• [Passage provided]:
········

Spinning out of control?
Originally Published: February 1, 2002 - Last Updated / Reviewed On: March 28, 2005
I am a Spinning instructor and don't know how to respond to exercisers who consistently work above 85 percent of their maximum heart rate. I've learned that less than 10 percent of your workouts should be at this high end; therefore, I vary the intensity of my classes. Although I do this, people say that they don't feel like they are getting a workout unless they work that hard. The fitness goal for most of these exercisers is weight control. How would you respond?
Always spinning at 85%
It's good to hear that you, as the instructor, are attuned to the well-being and safety of your class participants. Finding creative ways to address attitudes and perceptions surrounding exercise can be an ongoing challenge.
The intensity at which an individual chooses to exercise depends on several things, such as health status, current fitness level, and fitness goals. Every body is different, and sometimes, especially in group exercise situations, competitiveness and/or insecurity triggers the group to conform to a norm (in this case, high intensity spinning). Often, though, a lack of accurate information interferes with people's development of useful attitudes and informed opinions about how they themselves need to exercise. You mention that the main goal for your classes is weight control. Exercising regularly at a high intensity level is not necessarily the best way to lose/control body weight.

········

• [Given data]:
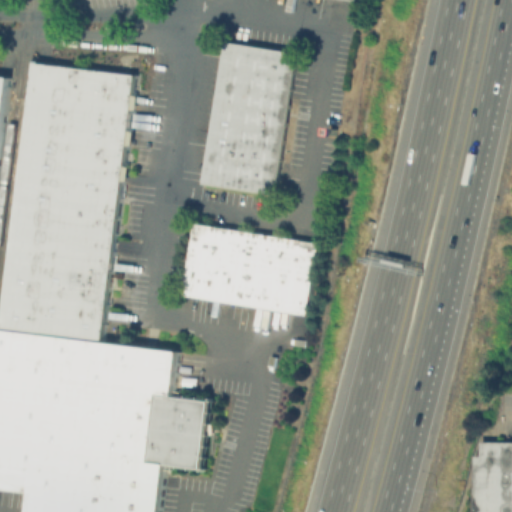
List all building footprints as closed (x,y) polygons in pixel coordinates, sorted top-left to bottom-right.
[(230,43),(301,55),(277,196),(206,184),(230,43)] [(4,329),(38,63),(139,76),(105,342),(4,329)] [(0,76),(12,78),(0,174),(0,76)] [(186,297),(198,225),(322,244),(311,316),(186,297)] [(105,342),(181,352),(176,397),(214,402),(205,470),(167,465),(161,511),(28,511),(31,491),(0,486),(0,328),(4,329),(105,342)] [(471,511),(471,455),(480,455),(480,441),(511,441),(511,511),(471,511)]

········

• [Challenge 1]:
Answer these questions using the Spinning advice column:
(a) What share of workouts does the instructor say should be at the high end of intensity?
(b) What is the fitness goal for most of the class participants?
(c) What three things does the reply name as determining the intensity at which an individual chooses to exercise?
• [Challenge 2]:
Resume the Spinning advice column where the text stops.

• [Written response 1]:
(a) Less than 10 percent.
(b) Weight control.
(c) Health status, current fitness level, and fitness goals.

• [Written response 2]:
So first, gather the data you need to teach your clients the facts. To start, you can check out Body fat and exercise intensity for more information on the relationship between exercise intensity and body composition. Also, in Exercising beyond my maximum heart rate — Is this safe?, the answer explains how the conventional heart rate equation may not truly suit everyone. A more accurate way to determine one's training zone takes his or her resting heart rate (RHR) into account. Although it still is based on the estimated maximal heart rate formula, (220 - age in years), it serves as a better reflection of one's aerobic capacity.
(By the way, the most accurate calculation would directly measure one's functional capacity, or the amount of oxygen consumed during exercise.) For most people, the following calculation, known as the Karvonen formula, is fine. It is:
- [(220 - age in years) - Resting Heart Rate] x Exercise Intensity + Resting Heart Rate
So, a forty-year-old with a RHR of 47 beats per minute could work within the 65 - 85 percent of maximum heart rate range of 133 - 160 beats per minute:
- 220 - 40 = 180
- 180 - 47 = 133
- 133 x 65 % = 86
- 86 + 47 = 133 beats per minute (low end)
- 220 - 40 = 180
- 180 - 47 = 133
- 133 x 85 % = 113
- 113 + 47 = 160 beats per minute (high end)
Next, perhaps you can learn more about why your clients believe that they need such intensity to "feel like they are getting a workout." What do you suppose is fueling this attitude? Ask some of your clients, something like, "I notice that you ride really hard when you come to class. Do you spin at that intensity all the time? And if so, what is that about? What is it that you want to happen?" Or, strike up a conversation about specific fitness goals.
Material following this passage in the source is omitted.